• 2952
    2 şubat 2012 bursaspor galatasaray maçı sırasında mide krizleri geçirmeme sebep olan taraftar grubu.

    maalesef galatasaray taraftarı hâlâ akıllanmadığını dün akşam maç esnası ve sonrasındaki ilginç yorumlarıyla göstermiştir. bu bir oyun, oynanan güzel bir oyun ve biz maalesef en ufak bir rüzgarda devrilmek üzereyiz.

    sezonun ilk yarısında tribünde yaşanan bilimum homurdanmalar şimdilerde yerini internet ortamında küfürlere bırakmış, allah muhafaza 2 ay sonra istifa sesleri, küfürlerle karışacak en çok bundan korkuyorum.

    dün akşam fatih terim'e (üsluplu eleştiri getirenleri ayırıyorum) abartılı tepki gösteren, küfürler edenler it gibi pusuda bekleyip, galatasaray'ın en ufak hatasını bekleyip, yerden yere vurmak için fırsat kollayan leş yiyicilerden pek bir farkının kalmadığını gördüm. midem bulandı...

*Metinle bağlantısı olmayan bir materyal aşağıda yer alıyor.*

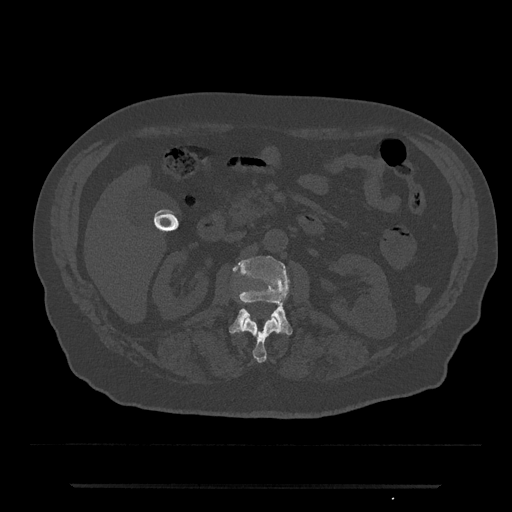
CT including the spine, one axial slice; position 500 of 797 along the scan axis; reconstruction kernel Br40s/3; 120 kVp; bone window (W 1800 / L 400 HU); 0.5 mm slice thickness; 512 × 512 image matrix, field of view 434 × 434 mm. Patient: male, 80 years. Case-level facts recorded for this patient, not image findings: primary cancer: prostate; vertebrae with lytic lesions (as recorded): L1, T11.
Outlined on this slice (semi-automatic segmentation, software-assisted and operator-edited):
- L1 vertebra: bounding box [x1, y1, x2, y2] px = [243, 317, 280, 363]
- L2 vertebra: [229, 256, 293, 335]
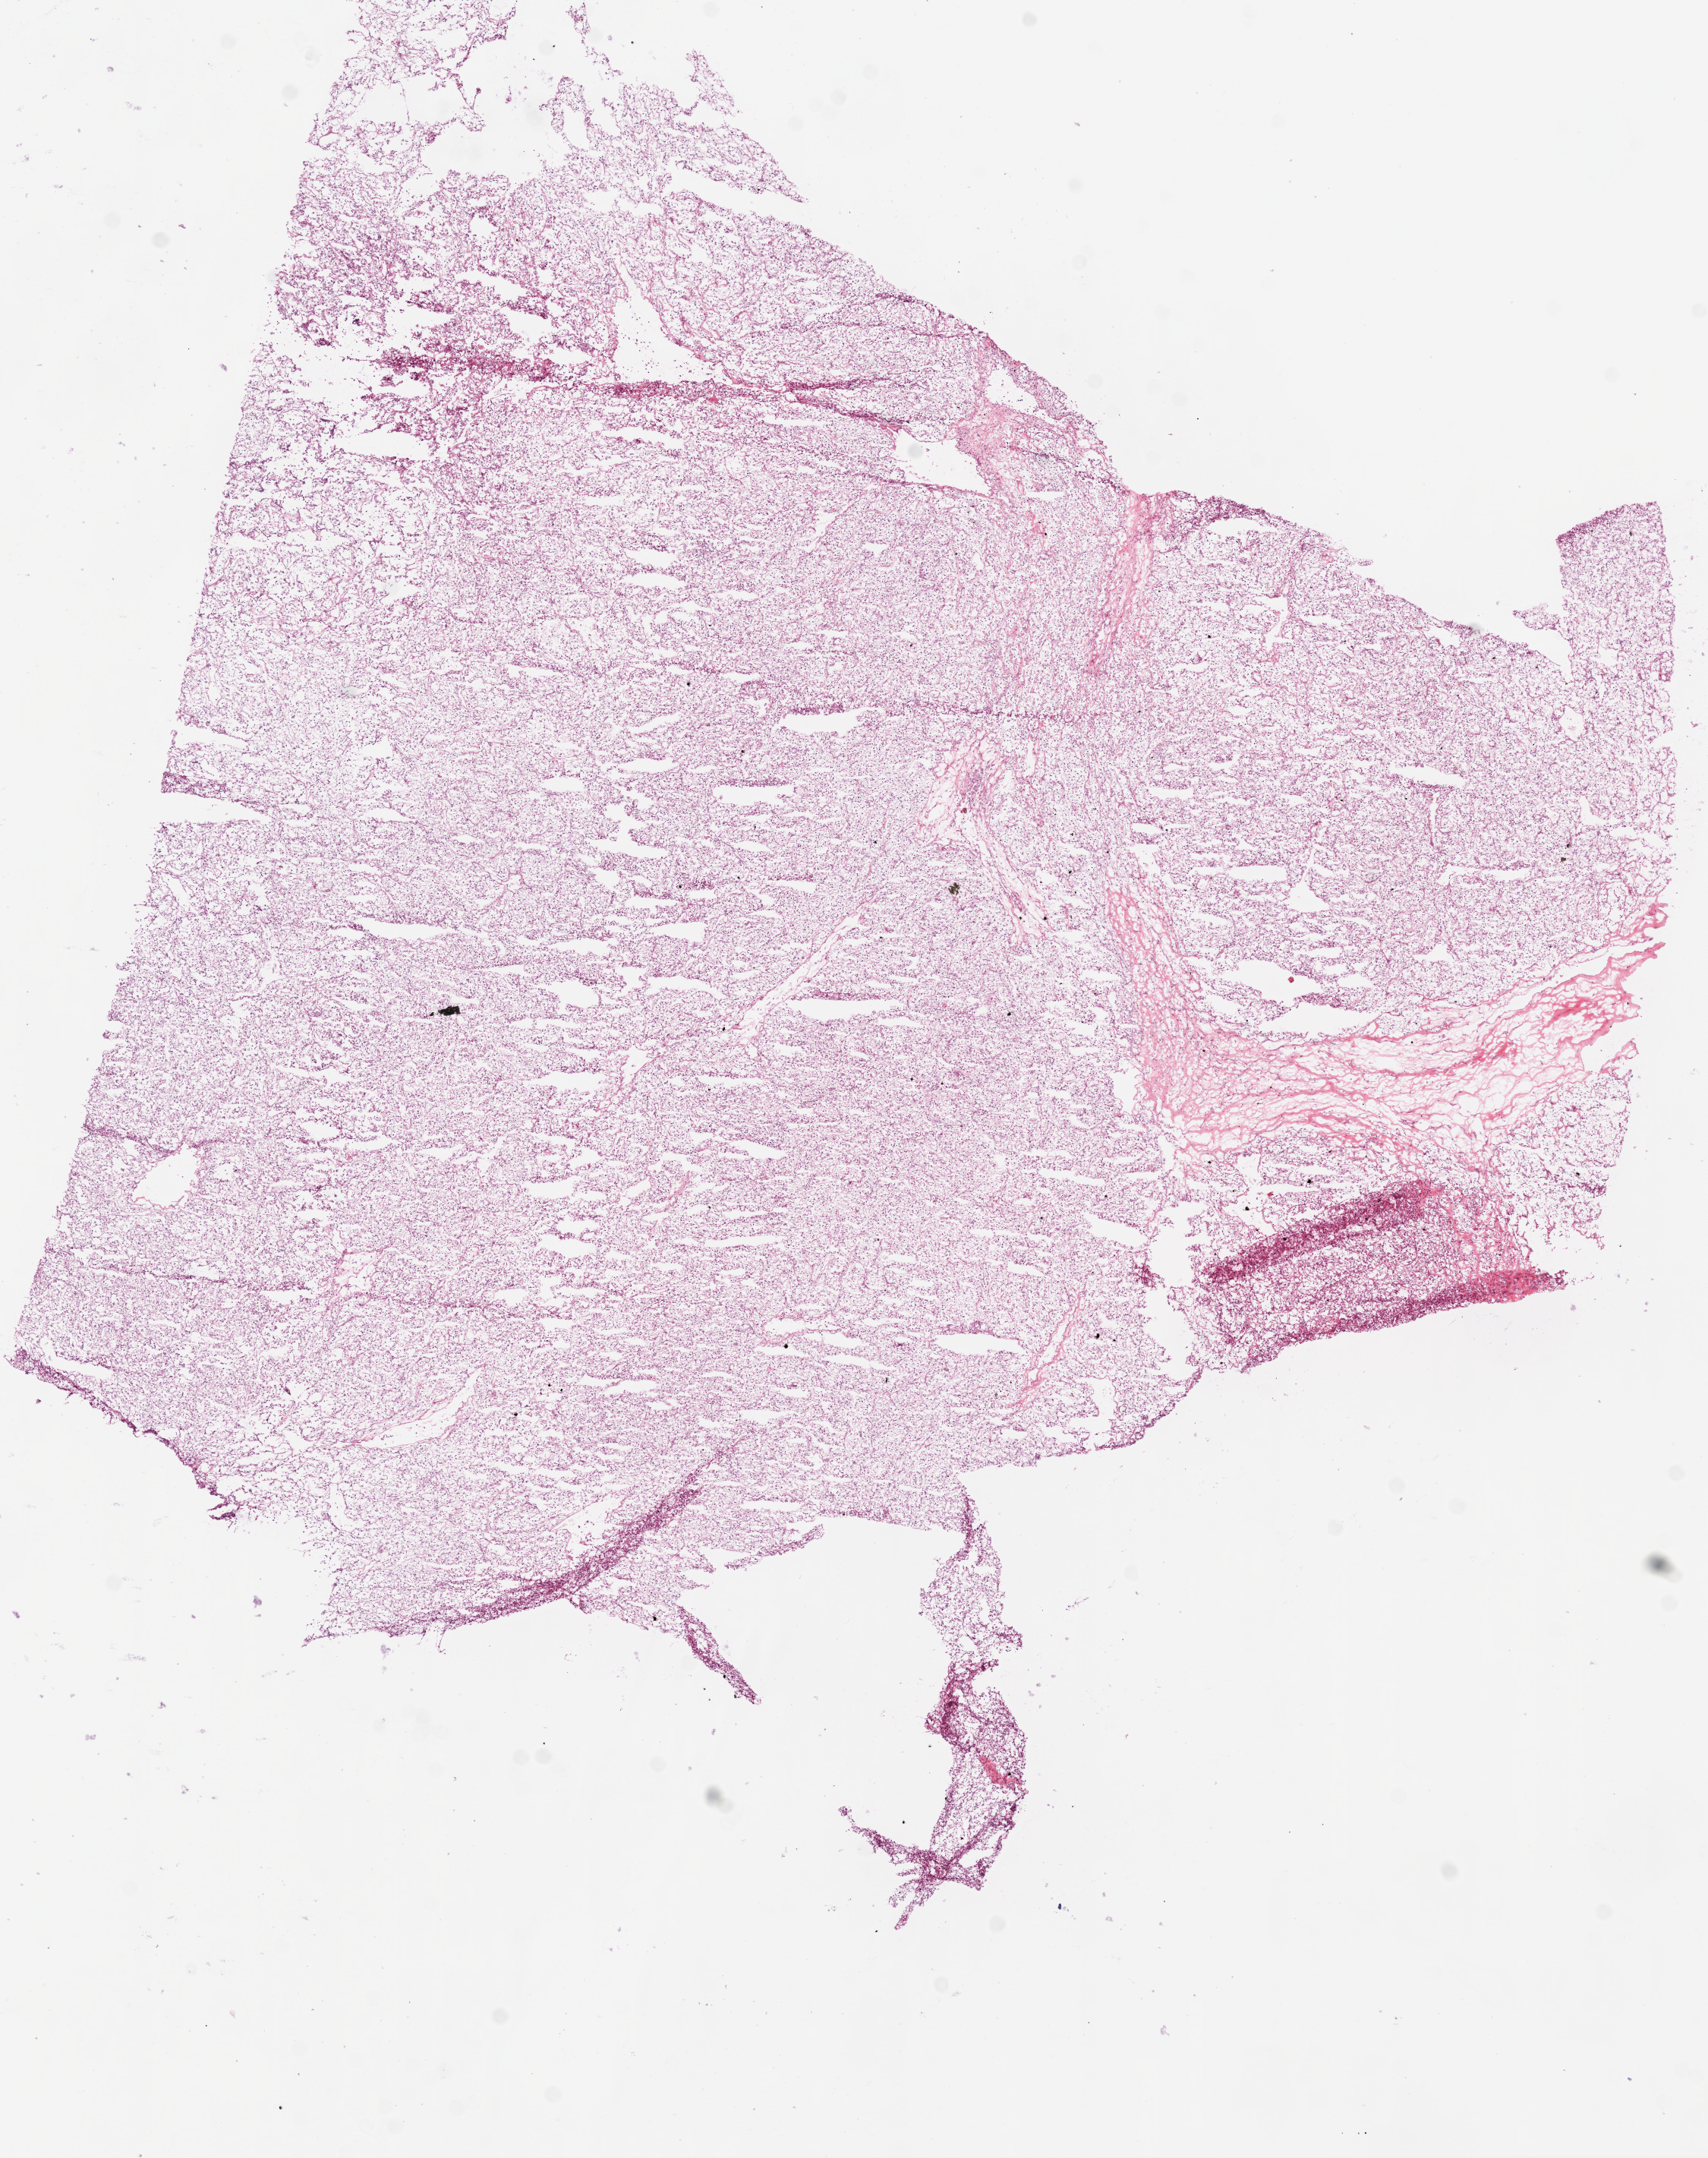
Digitized Hematoxylin and eosin (H&E) stained tissue section (whole slide) — shown as a low-resolution overview of the whole scanned area (about 9.0 x 11.4 mm, slide scanned at 20x). Frozen section from the bottom of the tissue portion. Kidney, primary tumour sample. Male patient; age at initial diagnosis 57 years. Histologic grade: G3 (poorly differentiated). Slide review estimates, as recorded: tumour cells 85%, tumour nuclei 85%, normal cells 0%, stromal cells 15%, necrosis 0%.
- AJCC pathologic stage: IV (7th edition)
- histologic diagnosis: Clear cell adenocarcinoma, NOS
- laterality: left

    lucescu gibi bir dehanın iki kez bu ülkeden kovulduğu aklıma geldi, imam - cemaat ilişkisi yani. biz bu ülkede her şeyi biliyoruz, her şeyin farkındayız, gidin kahvehanelere 3 kişi birleşip futbol ve sistemleri üzerine tez yazacak kadar bilgi sahibi...

    kelle almaca mı? ağır abiyiz alayımız, hata, kusur kabul etmeyiz. anında alırız aklını!

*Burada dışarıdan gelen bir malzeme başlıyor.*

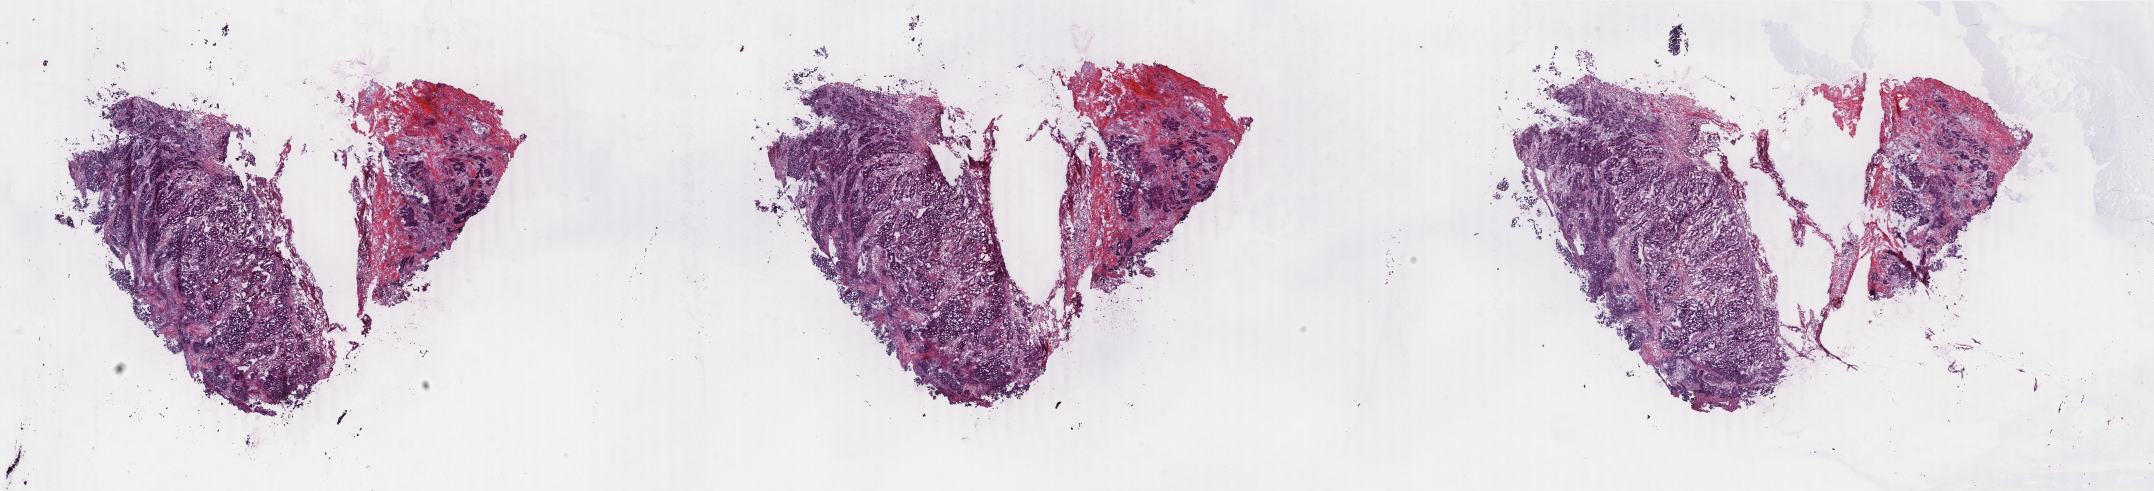
Digitized Hematoxylin and eosin (H&E) stained tissue section (whole slide) — low-resolution overview of the scanned area, about 34.3 x 7.8 mm (slide scanned at 40x); frozen section from the top of the tissue portion; sample: primary tumour, breast. Female patient; age at initial diagnosis 75 years. Composition of this section per pathologist review: tumour cells 80%, tumour nuclei 80%, normal cells 2%, stromal cells 18%, necrosis 0%. Inflammatory infiltration, as recorded: lymphocyte infiltration 1%, monocyte infiltration 0%, neutrophil infiltration 0%.
* AJCC pathologic stage: IIB (4th edition)
* pathologic diagnosis: Infiltrating duct mixed with other types of carcinoma
* laterality: right
* TNM: T3 N0 (i-) M0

    akşamdan moralim bozuk, açtım internette gazeteleri okuyorum; olmayan şeyler bile olmuş gibi gösterilmiş, çarpıtılmış, deşilmiş, büyütülmüş... neden? it sürüsü dedim ya, heh işte o pusuda bekleyip galatasaray'ı yerle bir etmek için fırsat bekleyen it sürüleri onlar.

    akıllı olun beyler! akıllı olun!

    evet biz hâlâ lideriz, evet dün biz kötü oynadık, evet dün hoca da yanlış yaptı... eee bu mudur yani? böyle mi olacak?

    iki tür evlat vardır kardeşlerim, iki tür evlat var :

    1- insan evladı
    2- orospu evladı

    şimdi bu 2. tür evlatlar ellerini ovuşturmuş galatasaray taraftarının hocasına, yönetimine sırt dönmesi için fırsat kolluyorlar.

    ağır konuşacağım, afedersiniz : sevindirmeyin orospu evlatlarını çok rica ediyorum.
  • 2953
    özellikle bu sezon* çok şanslı olan taraftardır.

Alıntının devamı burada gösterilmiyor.